Saved entries:
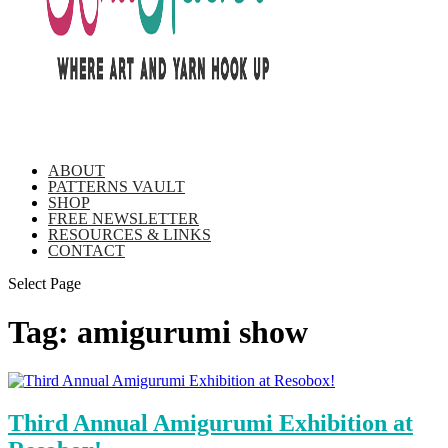
ABOUT
PATTERNS VAULT
SHOP
FREE NEWSLETTER
RESOURCES & LINKS
CONTACT
Select Page
Tag:
amigurumi show
Third Annual Amigurumi Exhibition at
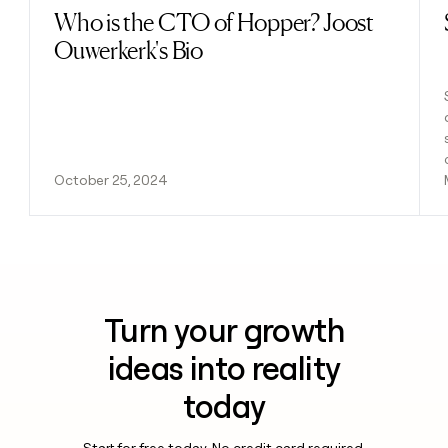
Who is the CTO of Hopper? Joost
Read post
Ouwerkerk's Bio
October 25, 2024
Turn your growth
ideas into reality
today
Start for free today. No credit card required.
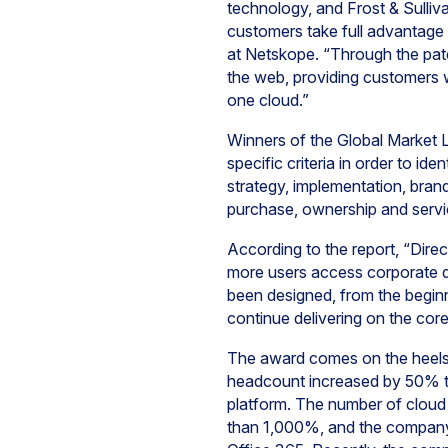
technology, and Frost & Sulliva
customers take full advantage 
at Netskope. “Through the pa
the web, providing customers w
one cloud.”
Winners of the Global Market 
specific criteria in order to i
strategy, implementation, brand
purchase, ownership and servi
According to the report, “Direc
more users access corporate d
been designed, from the beginn
continue delivering on the core 
The award comes on the heels o
headcount increased by 50% t
platform.
The number of cloud
than 1,000%, and the company 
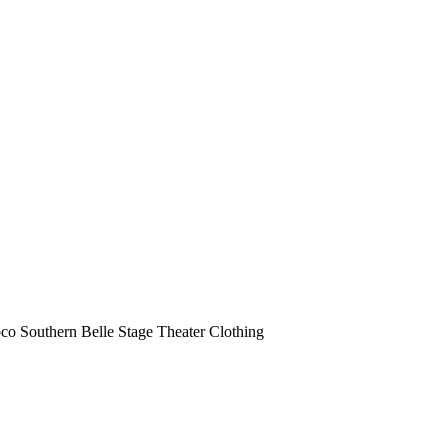
o Southern Belle Stage Theater Clothing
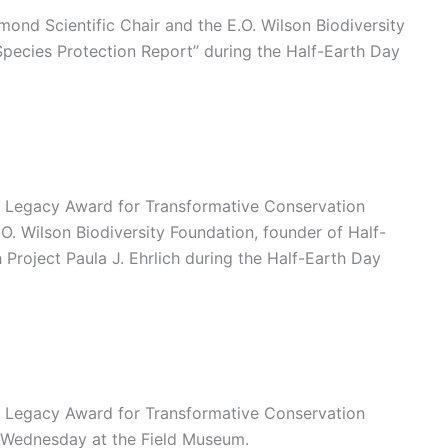
ond Scientific Chair and the E.O. Wilson Biodiversity
“Species Protection Report” during the Half-Earth Day
on Legacy Award for Transformative Conservation
O. Wilson Biodiversity Foundation, founder of Half-
Project Paula J. Ehrlich during the Half-Earth Day
on Legacy Award for Transformative Conservation
t Wednesday at the Field Museum.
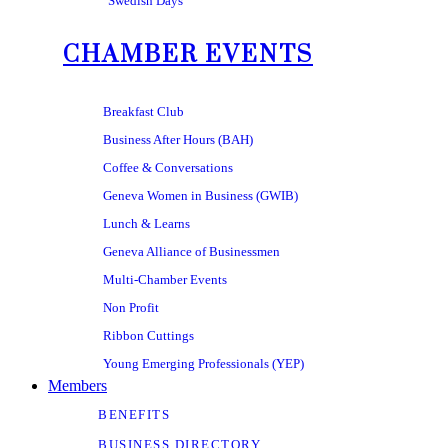
Swedish Days
CHAMBER EVENTS
Breakfast Club
Business After Hours (BAH)
Coffee & Conversations
Geneva Women in Business (GWIB)
Lunch & Learns
Geneva Alliance of Businessmen
Multi-Chamber Events
Non Profit
Ribbon Cuttings
Young Emerging Professionals (YEP)
Members
BENEFITS
BUSINESS DIRECTORY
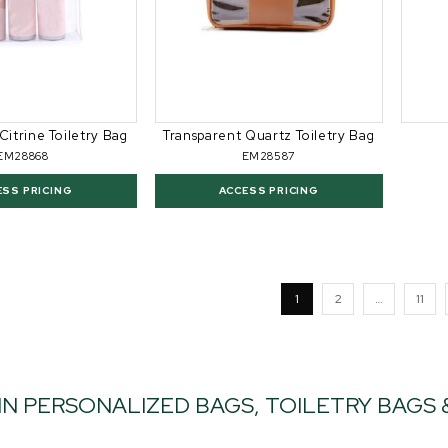
Citrine Toiletry Bag
Transparent Quartz Toiletry Bag
EM28868
EM28587
ESS PRICING
ACCESS PRICING
1
2
…
11
IN PERSONALIZED BAGS, TOILETRY BAGS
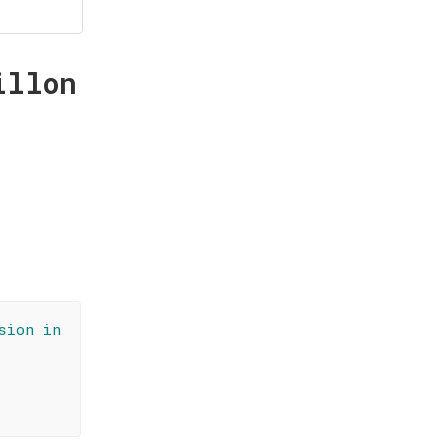
illon
sion in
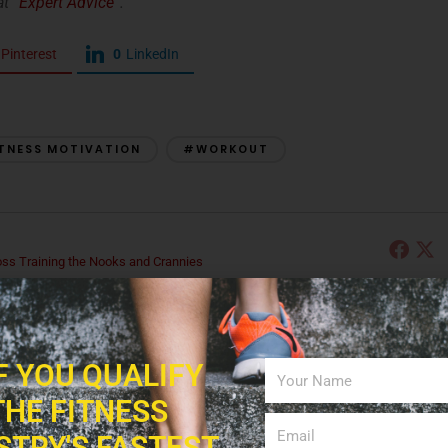
t “
Expert Advice
“.
Pinterest
0
LinkedIn
TNESS MOTIVATION
#WORKOUT
s Training the Nooks and Crannies
p fitness and personal training expert, Ann merges her passion for teaching
alance, strength, flexibility, cardiovascular exercise, and brain fitness to the
ng, Ann has been working with a group of senior citizens to further develop her
e Nooks and Crannies, since 2004 and is excited to share what she has
IF YOU QUALIFY
THE FITNESS
STRY'S FASTEST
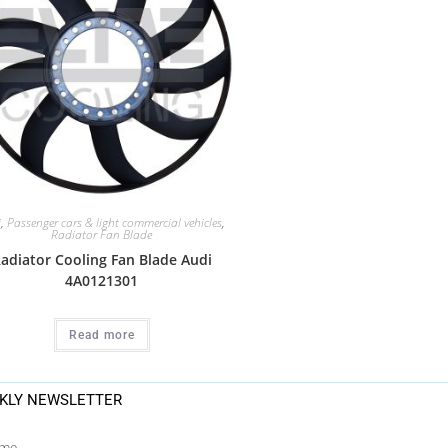
i
,
Passenger cars & light commercial vehicles
,
Radiator Fan Blade
adiator Cooling Fan Blade Audi
4A0121301
Read more
KLY NEWSLETTER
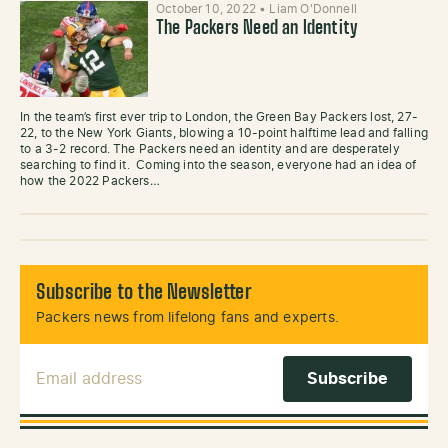
October 10, 2022
•
Liam O'Donnell
The Packers Need an Identity
In the team’s first ever trip to London, the Green Bay Packers lost, 27-
22, to the New York Giants, blowing a 10-point halftime lead and falling
to a 3-2 record. The Packers need an identity and are desperately
searching to find it. Coming into the season, everyone had an idea of
how the 2022 Packers…
Subscribe to the Newsletter
Packers news from lifelong fans and experts.
Email Address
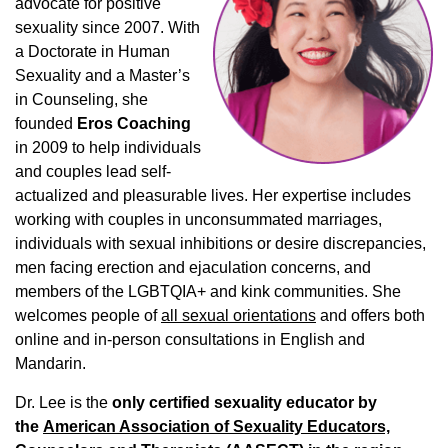
advocate for positive
sexuality since 2007. With
a Doctorate in Human
Sexuality and a Master’s
in Counseling, she
founded
Eros Coaching
in 2009 to help individuals
and couples lead self-
actualized and pleasurable lives. Her expertise includes
working with couples in unconsummated marriages,
individuals with sexual inhibitions or desire discrepancies,
men facing erection and ejaculation concerns, and
members of the LGBTQIA+ and kink communities. She
welcomes people of
all sexual orientations
and offers both
online and in-person consultations in English and
Mandarin.
Dr. Lee is the
only certified sexuality educator by
the
American Association of Sexuality Educators,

**WRITTEN TASK:**
Copy the records from the line with "Citrine Toiletry Bag" through the line with "KLY NEWSLETTER", inclusive. Leave the pictures out.

**OUTPUT OF THE TASK:**
Citrine Toiletry Bag
Transparent Quartz Toiletry Bag
EM28868
EM28587
ESS PRICING
ACCESS PRICING
1
2
…
11
IN PERSONALIZED BAGS, TOILETRY BAGS
illon
sion in
t “
Expert Advice
“.
Pinterest
0
LinkedIn
TNESS MOTIVATION
#WORKOUT
s Training the Nooks and Crannies
p fitness and personal training expert, Ann merges her passion for teaching
alance, strength, flexibility, cardiovascular exercise, and brain fitness to the
ng, Ann has been working with a group of senior citizens to further develop her
e Nooks and Crannies, since 2004 and is excited to share what she has
IF YOU QUALIFY
THE FITNESS
STRY'S FASTEST
i
,
Passenger cars & light commercial vehicles
,
Radiator Fan Blade
adiator Cooling Fan Blade Audi
4A0121301
Read more
KLY NEWSLETTER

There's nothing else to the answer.